* [ACTION ITEM] Locate every line in the material below that contains the string "number" and copy each of those lines. Matching is case-sensitive.

======== RECORDS TO USE ========

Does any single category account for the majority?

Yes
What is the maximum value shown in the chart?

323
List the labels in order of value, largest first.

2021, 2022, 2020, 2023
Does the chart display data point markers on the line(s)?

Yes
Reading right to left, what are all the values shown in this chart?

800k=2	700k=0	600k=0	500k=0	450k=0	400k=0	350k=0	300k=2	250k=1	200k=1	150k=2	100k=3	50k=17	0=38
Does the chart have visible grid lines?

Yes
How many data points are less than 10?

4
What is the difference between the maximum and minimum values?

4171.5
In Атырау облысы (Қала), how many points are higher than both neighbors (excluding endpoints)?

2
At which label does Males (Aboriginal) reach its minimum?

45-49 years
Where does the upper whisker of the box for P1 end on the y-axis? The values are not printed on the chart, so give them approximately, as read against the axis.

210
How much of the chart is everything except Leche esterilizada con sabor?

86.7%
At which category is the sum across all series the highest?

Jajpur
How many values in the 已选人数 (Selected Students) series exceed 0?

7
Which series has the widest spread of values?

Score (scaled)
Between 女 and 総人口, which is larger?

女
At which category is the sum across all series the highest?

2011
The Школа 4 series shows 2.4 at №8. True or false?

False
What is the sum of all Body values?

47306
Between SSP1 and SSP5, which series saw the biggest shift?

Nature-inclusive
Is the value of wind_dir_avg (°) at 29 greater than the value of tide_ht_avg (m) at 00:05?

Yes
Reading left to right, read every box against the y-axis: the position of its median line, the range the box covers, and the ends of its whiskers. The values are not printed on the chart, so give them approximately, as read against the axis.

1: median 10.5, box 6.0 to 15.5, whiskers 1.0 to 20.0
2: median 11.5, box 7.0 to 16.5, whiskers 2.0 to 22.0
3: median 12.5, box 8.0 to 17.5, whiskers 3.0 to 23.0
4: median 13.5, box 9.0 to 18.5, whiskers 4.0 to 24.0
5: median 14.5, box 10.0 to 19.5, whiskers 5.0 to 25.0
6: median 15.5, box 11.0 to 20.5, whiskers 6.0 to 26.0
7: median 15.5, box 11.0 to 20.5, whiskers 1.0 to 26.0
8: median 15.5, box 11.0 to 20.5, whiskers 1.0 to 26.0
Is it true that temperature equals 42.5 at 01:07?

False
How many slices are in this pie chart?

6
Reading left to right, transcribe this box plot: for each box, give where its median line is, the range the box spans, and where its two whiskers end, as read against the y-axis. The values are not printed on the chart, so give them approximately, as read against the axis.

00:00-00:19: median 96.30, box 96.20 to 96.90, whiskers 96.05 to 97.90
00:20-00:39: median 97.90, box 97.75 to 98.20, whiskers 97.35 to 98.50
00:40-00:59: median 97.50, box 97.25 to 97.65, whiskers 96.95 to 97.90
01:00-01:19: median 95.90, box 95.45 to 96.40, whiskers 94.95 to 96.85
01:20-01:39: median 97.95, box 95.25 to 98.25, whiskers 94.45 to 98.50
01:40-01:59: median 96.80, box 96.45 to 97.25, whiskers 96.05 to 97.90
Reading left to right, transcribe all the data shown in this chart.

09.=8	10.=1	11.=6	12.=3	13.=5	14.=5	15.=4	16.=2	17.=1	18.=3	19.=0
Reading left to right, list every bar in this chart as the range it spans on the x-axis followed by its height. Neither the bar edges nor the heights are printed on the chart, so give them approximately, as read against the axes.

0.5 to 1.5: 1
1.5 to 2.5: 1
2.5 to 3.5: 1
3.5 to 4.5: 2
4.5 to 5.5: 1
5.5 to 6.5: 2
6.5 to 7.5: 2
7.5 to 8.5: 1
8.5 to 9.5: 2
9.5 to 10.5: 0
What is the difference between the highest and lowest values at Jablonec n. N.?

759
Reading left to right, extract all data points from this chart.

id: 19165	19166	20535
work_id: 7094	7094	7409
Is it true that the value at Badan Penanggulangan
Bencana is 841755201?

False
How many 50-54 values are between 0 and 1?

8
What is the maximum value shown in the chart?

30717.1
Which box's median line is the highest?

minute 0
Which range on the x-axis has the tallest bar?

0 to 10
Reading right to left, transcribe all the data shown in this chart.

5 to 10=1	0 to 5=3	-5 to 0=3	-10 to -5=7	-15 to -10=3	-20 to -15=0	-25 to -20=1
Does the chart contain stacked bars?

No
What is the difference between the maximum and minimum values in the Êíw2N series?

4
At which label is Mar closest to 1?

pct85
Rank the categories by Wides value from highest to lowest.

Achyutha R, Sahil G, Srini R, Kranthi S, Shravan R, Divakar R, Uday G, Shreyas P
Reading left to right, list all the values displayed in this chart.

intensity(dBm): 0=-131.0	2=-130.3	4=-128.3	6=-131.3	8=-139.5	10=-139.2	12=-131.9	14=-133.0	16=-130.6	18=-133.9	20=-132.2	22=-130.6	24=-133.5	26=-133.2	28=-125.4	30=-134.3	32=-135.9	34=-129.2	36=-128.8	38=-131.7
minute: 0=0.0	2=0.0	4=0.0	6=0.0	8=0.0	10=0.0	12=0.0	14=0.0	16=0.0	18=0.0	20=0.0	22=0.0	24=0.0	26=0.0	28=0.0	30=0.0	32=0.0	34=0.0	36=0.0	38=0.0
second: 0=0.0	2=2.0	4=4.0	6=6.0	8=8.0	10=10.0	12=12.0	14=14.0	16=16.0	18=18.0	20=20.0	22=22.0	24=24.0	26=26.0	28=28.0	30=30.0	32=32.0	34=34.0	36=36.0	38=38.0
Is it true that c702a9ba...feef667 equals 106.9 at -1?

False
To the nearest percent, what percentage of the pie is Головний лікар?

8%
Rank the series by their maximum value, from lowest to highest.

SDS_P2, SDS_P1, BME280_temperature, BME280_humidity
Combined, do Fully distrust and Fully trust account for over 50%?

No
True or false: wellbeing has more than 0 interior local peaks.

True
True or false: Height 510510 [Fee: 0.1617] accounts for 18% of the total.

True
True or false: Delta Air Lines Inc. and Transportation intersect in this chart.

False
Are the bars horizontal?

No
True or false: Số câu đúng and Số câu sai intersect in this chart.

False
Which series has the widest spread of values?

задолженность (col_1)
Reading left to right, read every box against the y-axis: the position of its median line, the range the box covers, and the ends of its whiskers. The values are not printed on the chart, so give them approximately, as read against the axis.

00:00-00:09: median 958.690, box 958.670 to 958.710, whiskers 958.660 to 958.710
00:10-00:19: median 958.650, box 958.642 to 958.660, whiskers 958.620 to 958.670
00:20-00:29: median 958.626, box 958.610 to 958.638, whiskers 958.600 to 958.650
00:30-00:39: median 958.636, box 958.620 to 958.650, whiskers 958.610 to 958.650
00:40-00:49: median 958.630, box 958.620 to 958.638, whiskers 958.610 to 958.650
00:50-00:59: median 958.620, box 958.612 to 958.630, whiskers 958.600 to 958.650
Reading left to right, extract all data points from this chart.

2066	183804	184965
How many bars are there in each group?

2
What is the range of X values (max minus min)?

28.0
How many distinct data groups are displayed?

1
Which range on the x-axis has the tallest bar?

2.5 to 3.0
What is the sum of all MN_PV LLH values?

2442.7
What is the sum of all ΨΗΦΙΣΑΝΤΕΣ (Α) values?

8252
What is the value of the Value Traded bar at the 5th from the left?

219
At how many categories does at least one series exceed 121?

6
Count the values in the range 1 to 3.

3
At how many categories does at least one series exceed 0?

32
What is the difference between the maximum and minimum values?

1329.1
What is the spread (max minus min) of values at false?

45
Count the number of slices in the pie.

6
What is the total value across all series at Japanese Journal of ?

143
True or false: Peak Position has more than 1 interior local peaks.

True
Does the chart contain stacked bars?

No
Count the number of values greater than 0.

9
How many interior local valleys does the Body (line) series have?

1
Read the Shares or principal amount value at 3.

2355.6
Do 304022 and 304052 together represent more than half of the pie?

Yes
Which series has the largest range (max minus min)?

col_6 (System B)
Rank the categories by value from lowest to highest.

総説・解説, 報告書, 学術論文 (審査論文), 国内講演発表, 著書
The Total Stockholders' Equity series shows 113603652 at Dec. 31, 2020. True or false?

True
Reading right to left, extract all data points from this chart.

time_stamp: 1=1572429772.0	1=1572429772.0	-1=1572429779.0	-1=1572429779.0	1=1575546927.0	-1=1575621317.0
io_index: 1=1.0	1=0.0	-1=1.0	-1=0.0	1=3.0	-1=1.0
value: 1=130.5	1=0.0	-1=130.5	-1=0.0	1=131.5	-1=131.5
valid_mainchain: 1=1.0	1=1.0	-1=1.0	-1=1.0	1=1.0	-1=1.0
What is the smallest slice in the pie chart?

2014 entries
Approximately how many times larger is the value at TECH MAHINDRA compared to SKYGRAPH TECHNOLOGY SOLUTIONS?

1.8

========

* [FINISHED EXERCISE]
Count the number of slices in the pie.
Count the number of values greater than 0.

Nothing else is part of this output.